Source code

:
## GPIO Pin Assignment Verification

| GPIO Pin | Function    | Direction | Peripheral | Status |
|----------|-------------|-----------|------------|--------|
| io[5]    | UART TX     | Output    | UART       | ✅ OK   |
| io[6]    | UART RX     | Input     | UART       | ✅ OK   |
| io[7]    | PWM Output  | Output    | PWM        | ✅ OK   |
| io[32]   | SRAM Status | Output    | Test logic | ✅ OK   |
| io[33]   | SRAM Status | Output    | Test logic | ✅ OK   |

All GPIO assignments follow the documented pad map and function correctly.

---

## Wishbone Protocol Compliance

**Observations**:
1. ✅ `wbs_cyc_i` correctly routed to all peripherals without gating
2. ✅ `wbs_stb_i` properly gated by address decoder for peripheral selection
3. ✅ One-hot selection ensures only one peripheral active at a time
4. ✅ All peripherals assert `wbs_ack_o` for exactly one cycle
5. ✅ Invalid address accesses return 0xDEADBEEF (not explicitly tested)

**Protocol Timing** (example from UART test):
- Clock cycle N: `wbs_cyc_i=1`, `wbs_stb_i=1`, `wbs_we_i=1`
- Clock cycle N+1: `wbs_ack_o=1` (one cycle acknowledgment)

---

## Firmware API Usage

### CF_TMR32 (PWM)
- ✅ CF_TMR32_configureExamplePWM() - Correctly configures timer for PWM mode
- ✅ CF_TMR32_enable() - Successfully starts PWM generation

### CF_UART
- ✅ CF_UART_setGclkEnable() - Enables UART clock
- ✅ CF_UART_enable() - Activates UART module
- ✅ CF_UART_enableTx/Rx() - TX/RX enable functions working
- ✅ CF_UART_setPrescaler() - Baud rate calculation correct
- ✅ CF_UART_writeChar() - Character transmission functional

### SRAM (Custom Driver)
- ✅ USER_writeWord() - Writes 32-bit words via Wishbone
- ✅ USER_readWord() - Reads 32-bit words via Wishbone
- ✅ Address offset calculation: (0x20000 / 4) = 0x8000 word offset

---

────────────────────────────────────────

Required work: Every line from the start of the material above through the line that contains "- ✅ CF_UART_enable() - Activates UART module" must be written out exactly, with both ends included.

Solution to this problem:
Source code

:
## GPIO Pin Assignment Verification

| GPIO Pin | Function    | Direction | Peripheral | Status |
|----------|-------------|-----------|------------|--------|
| io[5]    | UART TX     | Output    | UART       | ✅ OK   |
| io[6]    | UART RX     | Input     | UART       | ✅ OK   |
| io[7]    | PWM Output  | Output    | PWM        | ✅ OK   |
| io[32]   | SRAM Status | Output    | Test logic | ✅ OK   |
| io[33]   | SRAM Status | Output    | Test logic | ✅ OK   |

All GPIO assignments follow the documented pad map and function correctly.

---

## Wishbone Protocol Compliance

**Observations**:
1. ✅ `wbs_cyc_i` correctly routed to all peripherals without gating
2. ✅ `wbs_stb_i` properly gated by address decoder for peripheral selection
3. ✅ One-hot selection ensures only one peripheral active at a time
4. ✅ All peripherals assert `wbs_ack_o` for exactly one cycle
5. ✅ Invalid address accesses return 0xDEADBEEF (not explicitly tested)

**Protocol Timing** (example from UART test):
- Clock cycle N: `wbs_cyc_i=1`, `wbs_stb_i=1`, `wbs_we_i=1`
- Clock cycle N+1: `wbs_ack_o=1` (one cycle acknowledgment)

---

## Firmware API Usage

### CF_TMR32 (PWM)
- ✅ CF_TMR32_configureExamplePWM() - Correctly configures timer for PWM mode
- ✅ CF_TMR32_enable() - Successfully starts PWM generation

### CF_UART
- ✅ CF_UART_setGclkEnable() - Enables UART clock
- ✅ CF_UART_enable() - Activates UART module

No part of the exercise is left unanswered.